#### REQUIRED WORK:
Return the stretch of lines from the one containing "order: Asparagales" through the one containing "order: Rosales", both included, reproducing them exactly and giving nothing else.

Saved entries
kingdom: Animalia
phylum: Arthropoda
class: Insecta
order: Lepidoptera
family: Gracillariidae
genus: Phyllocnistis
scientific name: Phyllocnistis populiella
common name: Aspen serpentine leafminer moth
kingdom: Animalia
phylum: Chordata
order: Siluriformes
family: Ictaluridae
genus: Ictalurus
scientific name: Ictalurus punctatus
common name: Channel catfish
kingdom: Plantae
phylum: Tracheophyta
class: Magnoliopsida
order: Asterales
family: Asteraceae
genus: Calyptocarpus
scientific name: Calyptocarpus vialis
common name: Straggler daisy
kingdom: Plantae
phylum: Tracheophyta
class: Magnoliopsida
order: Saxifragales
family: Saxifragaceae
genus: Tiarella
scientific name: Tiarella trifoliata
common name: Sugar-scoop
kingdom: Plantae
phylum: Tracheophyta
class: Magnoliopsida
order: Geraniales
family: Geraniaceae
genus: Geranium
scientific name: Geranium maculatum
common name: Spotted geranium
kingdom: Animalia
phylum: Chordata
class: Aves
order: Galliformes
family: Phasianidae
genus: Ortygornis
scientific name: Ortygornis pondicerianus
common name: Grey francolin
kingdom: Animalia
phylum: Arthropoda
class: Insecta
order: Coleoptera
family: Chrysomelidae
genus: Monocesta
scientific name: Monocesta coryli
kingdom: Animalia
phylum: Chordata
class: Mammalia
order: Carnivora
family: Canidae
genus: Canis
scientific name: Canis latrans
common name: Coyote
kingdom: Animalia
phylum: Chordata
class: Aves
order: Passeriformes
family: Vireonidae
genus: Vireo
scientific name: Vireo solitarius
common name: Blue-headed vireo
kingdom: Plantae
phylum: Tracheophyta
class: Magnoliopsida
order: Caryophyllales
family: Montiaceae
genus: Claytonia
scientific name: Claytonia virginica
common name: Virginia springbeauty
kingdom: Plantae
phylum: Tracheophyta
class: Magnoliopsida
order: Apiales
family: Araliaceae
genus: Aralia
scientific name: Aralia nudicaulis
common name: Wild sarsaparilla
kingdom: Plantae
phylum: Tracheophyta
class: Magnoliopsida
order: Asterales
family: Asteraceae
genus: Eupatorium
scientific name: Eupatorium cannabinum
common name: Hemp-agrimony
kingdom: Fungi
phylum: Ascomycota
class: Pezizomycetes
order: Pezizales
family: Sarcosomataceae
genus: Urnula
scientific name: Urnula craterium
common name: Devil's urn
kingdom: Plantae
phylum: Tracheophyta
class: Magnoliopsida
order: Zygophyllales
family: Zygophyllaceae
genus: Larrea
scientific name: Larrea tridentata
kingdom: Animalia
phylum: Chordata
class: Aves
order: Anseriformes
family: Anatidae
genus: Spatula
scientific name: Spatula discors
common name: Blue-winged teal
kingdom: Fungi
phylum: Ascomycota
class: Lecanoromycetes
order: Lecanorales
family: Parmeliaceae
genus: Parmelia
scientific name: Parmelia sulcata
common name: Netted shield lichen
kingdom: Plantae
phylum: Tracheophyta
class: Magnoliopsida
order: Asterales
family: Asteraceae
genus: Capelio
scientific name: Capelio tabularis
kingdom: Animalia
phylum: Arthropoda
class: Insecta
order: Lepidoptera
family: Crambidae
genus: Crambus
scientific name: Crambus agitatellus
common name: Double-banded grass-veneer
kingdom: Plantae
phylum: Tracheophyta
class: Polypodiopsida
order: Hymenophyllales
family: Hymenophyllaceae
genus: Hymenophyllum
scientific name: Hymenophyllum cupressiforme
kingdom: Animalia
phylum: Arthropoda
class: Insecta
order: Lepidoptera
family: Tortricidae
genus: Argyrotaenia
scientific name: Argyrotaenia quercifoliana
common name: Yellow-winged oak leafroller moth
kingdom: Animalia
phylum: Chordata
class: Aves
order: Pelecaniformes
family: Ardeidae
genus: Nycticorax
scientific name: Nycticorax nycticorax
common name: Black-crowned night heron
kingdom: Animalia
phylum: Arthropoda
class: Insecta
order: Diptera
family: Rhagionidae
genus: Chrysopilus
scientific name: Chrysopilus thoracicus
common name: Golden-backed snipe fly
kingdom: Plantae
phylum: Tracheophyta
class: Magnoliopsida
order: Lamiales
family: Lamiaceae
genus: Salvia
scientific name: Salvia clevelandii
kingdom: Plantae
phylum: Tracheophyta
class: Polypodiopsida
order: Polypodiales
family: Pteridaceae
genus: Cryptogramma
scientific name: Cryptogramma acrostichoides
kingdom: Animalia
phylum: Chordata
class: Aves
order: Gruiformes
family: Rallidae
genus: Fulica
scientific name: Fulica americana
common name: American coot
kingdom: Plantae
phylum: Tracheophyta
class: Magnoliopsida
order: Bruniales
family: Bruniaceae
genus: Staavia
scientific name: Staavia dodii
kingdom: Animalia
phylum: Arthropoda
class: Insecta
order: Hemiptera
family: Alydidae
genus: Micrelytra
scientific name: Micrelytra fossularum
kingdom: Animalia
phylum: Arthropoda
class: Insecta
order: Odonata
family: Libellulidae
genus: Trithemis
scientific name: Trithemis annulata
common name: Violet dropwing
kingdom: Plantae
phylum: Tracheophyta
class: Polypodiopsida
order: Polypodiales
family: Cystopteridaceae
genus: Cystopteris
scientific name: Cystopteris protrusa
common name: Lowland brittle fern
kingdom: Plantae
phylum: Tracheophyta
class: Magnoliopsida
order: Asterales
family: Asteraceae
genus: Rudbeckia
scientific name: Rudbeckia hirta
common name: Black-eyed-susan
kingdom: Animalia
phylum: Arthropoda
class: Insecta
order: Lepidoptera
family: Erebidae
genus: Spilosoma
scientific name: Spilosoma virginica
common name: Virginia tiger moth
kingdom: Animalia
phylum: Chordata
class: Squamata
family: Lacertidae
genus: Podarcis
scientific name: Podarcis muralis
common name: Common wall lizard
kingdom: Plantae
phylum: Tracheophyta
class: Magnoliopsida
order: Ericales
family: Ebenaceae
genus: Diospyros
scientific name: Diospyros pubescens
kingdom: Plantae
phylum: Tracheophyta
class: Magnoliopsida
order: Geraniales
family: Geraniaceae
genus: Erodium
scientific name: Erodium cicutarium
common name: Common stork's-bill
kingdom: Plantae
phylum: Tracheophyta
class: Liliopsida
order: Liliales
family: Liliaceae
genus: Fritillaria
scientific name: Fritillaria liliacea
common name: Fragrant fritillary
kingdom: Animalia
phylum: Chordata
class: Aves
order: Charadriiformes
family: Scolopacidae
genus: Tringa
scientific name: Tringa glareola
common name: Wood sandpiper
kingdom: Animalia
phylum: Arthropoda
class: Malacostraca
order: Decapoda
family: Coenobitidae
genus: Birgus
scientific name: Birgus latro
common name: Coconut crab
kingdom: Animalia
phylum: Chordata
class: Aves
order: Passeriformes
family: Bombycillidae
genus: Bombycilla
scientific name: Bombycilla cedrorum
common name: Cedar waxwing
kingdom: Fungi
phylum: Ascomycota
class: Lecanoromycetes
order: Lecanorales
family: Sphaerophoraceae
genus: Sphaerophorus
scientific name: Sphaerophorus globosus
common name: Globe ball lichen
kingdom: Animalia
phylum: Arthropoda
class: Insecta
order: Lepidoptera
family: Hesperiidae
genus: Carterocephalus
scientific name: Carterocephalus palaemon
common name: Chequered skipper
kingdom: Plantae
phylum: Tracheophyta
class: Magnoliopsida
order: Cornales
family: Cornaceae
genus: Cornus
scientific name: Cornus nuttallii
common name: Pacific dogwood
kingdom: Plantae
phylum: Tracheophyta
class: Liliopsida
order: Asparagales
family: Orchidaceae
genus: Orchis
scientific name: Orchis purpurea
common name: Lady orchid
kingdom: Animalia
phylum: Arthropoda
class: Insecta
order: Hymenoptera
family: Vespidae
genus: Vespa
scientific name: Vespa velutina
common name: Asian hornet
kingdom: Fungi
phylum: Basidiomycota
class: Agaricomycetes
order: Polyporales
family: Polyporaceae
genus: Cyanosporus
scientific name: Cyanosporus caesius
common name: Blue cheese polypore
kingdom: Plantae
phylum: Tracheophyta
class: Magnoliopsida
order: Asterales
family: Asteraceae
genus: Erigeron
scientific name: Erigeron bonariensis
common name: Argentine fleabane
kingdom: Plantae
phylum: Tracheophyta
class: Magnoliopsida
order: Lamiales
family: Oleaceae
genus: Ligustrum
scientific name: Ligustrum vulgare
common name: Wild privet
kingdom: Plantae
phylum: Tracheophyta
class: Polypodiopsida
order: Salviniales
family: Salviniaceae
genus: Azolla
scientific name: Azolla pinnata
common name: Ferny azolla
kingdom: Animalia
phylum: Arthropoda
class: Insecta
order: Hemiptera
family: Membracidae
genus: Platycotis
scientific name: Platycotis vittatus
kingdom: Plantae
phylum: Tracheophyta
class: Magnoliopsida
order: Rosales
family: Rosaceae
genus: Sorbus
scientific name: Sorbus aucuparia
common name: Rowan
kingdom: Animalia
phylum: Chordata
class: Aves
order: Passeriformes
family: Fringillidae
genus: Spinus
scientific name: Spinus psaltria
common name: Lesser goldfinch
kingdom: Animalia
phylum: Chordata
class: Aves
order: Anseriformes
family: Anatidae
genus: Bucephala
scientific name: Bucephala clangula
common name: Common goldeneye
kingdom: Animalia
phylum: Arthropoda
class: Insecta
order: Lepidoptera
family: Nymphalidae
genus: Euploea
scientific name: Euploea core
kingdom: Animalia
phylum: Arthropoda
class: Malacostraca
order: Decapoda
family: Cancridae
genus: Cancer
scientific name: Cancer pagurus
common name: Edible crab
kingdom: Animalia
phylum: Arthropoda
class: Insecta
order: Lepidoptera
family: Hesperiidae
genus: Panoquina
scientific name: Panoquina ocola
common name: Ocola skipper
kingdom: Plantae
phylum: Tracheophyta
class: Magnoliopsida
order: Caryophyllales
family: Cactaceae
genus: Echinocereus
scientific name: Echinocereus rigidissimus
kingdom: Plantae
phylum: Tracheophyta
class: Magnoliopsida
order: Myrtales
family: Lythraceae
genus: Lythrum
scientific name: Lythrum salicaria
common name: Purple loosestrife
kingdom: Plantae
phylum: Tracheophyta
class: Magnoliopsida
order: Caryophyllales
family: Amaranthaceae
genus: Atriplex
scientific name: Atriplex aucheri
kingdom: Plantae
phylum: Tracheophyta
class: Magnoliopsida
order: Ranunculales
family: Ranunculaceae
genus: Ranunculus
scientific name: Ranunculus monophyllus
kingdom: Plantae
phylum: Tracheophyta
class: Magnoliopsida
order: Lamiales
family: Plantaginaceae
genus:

#### RESULT FOR THIS TASK:
order: Asparagales
family: Orchidaceae
genus: Orchis
scientific name: Orchis purpurea
common name: Lady orchid
kingdom: Animalia
phylum: Arthropoda
class: Insecta
order: Hymenoptera
family: Vespidae
genus: Vespa
scientific name: Vespa velutina
common name: Asian hornet
kingdom: Fungi
phylum: Basidiomycota
class: Agaricomycetes
order: Polyporales
family: Polyporaceae
genus: Cyanosporus
scientific name: Cyanosporus caesius
common name: Blue cheese polypore
kingdom: Plantae
phylum: Tracheophyta
class: Magnoliopsida
order: Asterales
family: Asteraceae
genus: Erigeron
scientific name: Erigeron bonariensis
common name: Argentine fleabane
kingdom: Plantae
phylum: Tracheophyta
class: Magnoliopsida
order: Lamiales
family: Oleaceae
genus: Ligustrum
scientific name: Ligustrum vulgare
common name: Wild privet
kingdom: Plantae
phylum: Tracheophyta
class: Polypodiopsida
order: Salviniales
family: Salviniaceae
genus: Azolla
scientific name: Azolla pinnata
common name: Ferny azolla
kingdom: Animalia
phylum: Arthropoda
class: Insecta
order: Hemiptera
family: Membracidae
genus: Platycotis
scientific name: Platycotis vittatus
kingdom: Plantae
phylum: Tracheophyta
class: Magnoliopsida
order: Rosales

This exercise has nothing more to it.